When giving commands to my Amazon Echo, I can say “play my classical playlist” and then once it is playing I can say “turn on shuffle mode”. So Echo already has a limited sense of context. It knows what shuffle mode means when it is already playing something.

But I can’t say “play my classical playlist and turn on shuffle mode”.* This is clearly a limitation of the voice interface. Turning on shuffle mode does not make sense until the player is already playing. In general, understanding context at the command level is much harder than understanding context when Echo is already doing something.

Context in free form text is still one of the hardest computing problems. Computing still requires highly regularized and categorized text. Context however requires a large knowledge base of the world with its relations and interactions.
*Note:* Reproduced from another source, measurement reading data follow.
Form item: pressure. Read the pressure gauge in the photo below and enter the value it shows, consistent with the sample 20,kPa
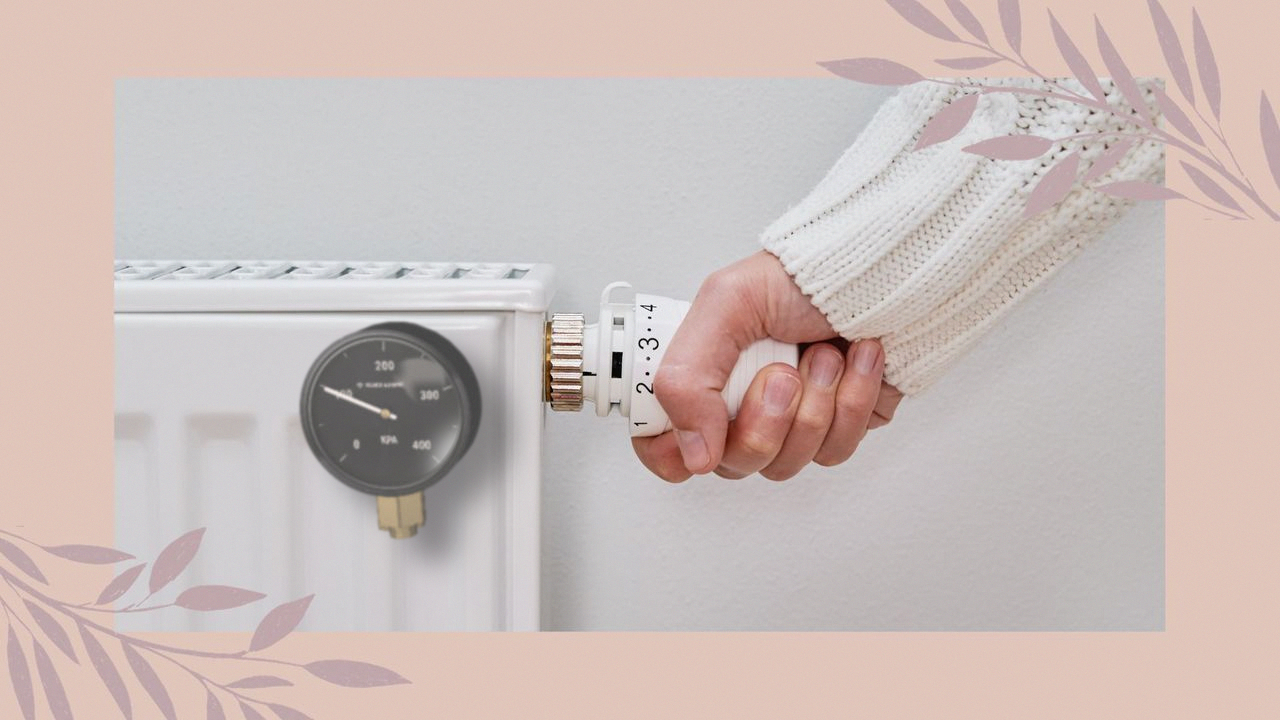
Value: 100,kPa
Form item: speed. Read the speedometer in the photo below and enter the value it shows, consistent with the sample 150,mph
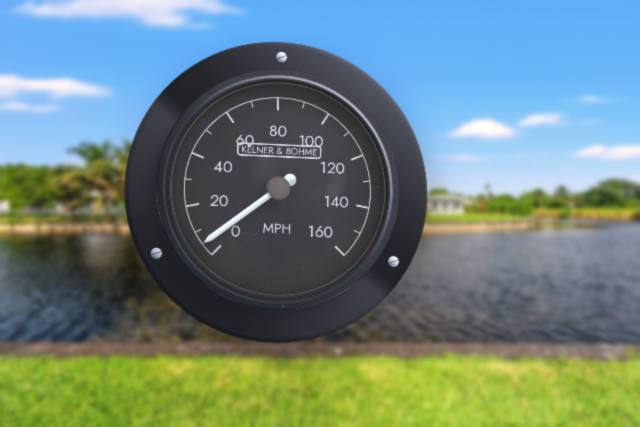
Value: 5,mph
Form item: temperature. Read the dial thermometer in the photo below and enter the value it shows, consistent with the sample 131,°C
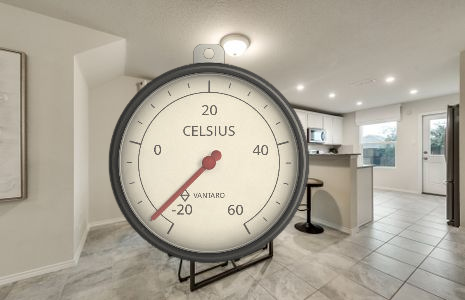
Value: -16,°C
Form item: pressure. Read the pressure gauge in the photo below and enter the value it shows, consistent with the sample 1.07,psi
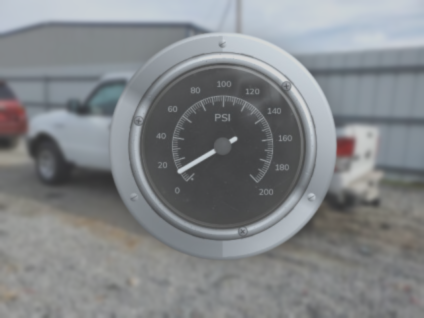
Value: 10,psi
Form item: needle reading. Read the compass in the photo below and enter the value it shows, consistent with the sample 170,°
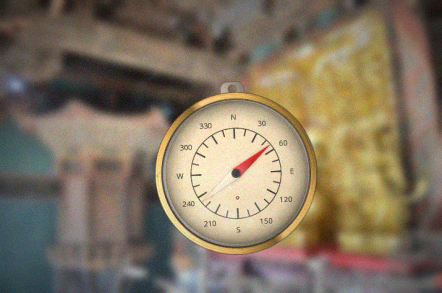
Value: 52.5,°
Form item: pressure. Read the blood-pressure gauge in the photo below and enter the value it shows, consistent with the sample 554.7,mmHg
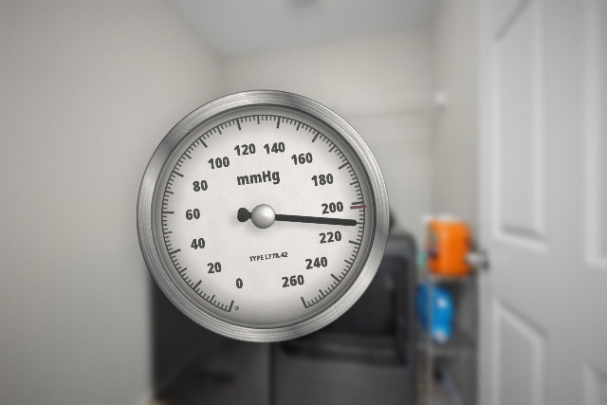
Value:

Some services such as OpenCalais already offer limited contextual services. But a true context service would identify not only the who and what of entities, but also relationships. And it would be able to answer queries and make predictions about the relationships of entities.

I can see a context service being used in documents analysis as well as enhancing Amazon Echo. It could tell Echo exactly what discrete actions a compound command is asking to do, relative to Echo’s capabilities. My guess is that someday context processing will be offered as an easy-to-use service (i.e. AWS Contextualizer).


*After I wrote this post, I found out that I can say “play my classical playlist with shuffle mode” and it works. From what I have read, Echo will only respond if the command variation has been preprogrammed. In other words, Echo is only as smart as the number of variations that the programmer can think of. It won’t make an attempt to understand if your command does not match one of the templates.